SpaceX booster B1067 flew its 35th mission on June 8, according to Spaceflight Now's live coverage, passing its official accounting useful life by ten flights and approaching its engineered 40-flight ceiling. Liftoff from Space Launch Complex 40 at Cape Canaveral Space Force Station came at 6:13:50 a.m. Eastern time, loading 29 Starlink satellites into a constellation that now exceeds 10,500 spacecraft. The flight set a commercial spaceflight record. It also confirmed something that SpaceX's own financial disclosures treat as a theoretical future, rather than present fact: reusable boosters have become the unremarkable engine of the company's launch cadence.
The company engineers its boosters to fly up to 40 times, according to its pre-IPO SEC prospectus. The company also caps its accounting useful life at 25 flights per booster. That discrepancy is not an oversight. It is a window into how SpaceX is presenting itself to public-market investors weeks before the offering.

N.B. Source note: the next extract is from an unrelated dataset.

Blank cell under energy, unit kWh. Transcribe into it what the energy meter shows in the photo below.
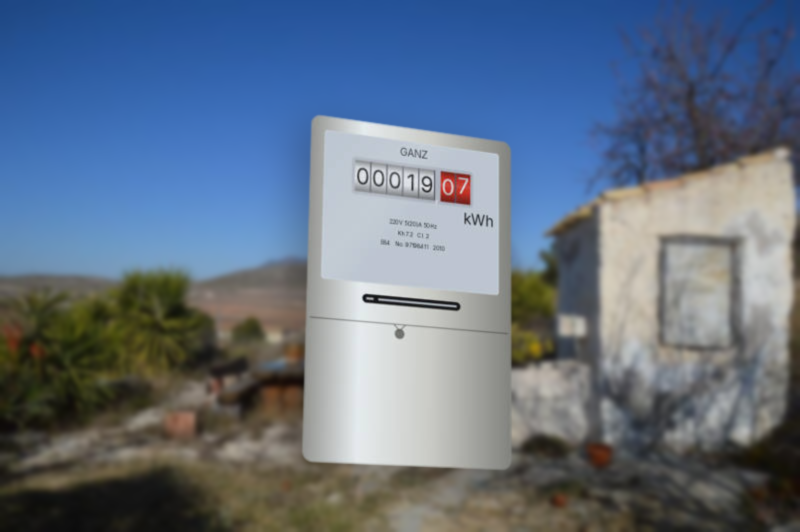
19.07 kWh
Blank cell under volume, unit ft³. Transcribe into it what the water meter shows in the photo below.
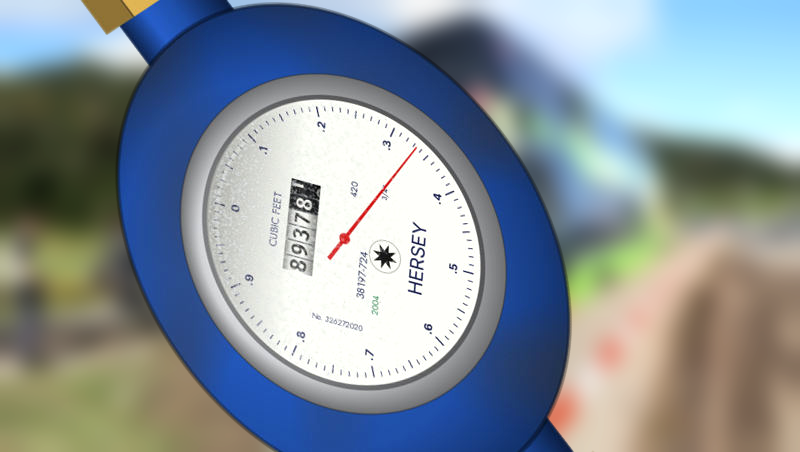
893781.33 ft³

The prospectus cites two reasons for the lower accounting ceiling. SpaceX expects the Starship vehicle, once operational, to absorb demand currently served by Falcon 9, reducing the useful life each booster is likely to achieve. And government contracts governing certain missions restrict the company from using a booster that has flown more than five times on those specific flights. Both explanations are rational. But B1067 has now flown 35 times, and seven boosters in the active fleet have passed the 25-flight accounting threshold, according to Spaceflight Now's live coverage. The operational reality has outrun the legal and financial one.
The numbers in the filing capture how dependent SpaceX has become on reuse. Of 165 Falcon 9 launches in 2025, only eight used a booster making its first flight, according to the SEC prospectus. The remaining 157 flights were reused boosters. That scale is the business model. The Starlink constellation, which provides a substantial and growing portion of SpaceX revenue, depends entirely on this fleet of flown, reflowed, and flown-again hardware.
The prospectus frames the 25-flight cap as a business judgment about the Falcon 9 program's eventual wind-down. But B1067's trajectory suggests the engineering ceiling, at 40 flights, may be the more durable constraint, and the company has not yet found a reason to stop flying a booster simply because its accounting ledger says the asset is depleted.
The gap between what SpaceX has proven it can do and what its financial disclosures say about reuse is the question the IPO will not easily answer. In an industry built on the expendable rocket model, the company has quietly made reuse ordinary. The June 12 offering will require public investors to decide whether that operational fact is worth the valuation, even if the accounting fiction that surrounds it has not yet caught up.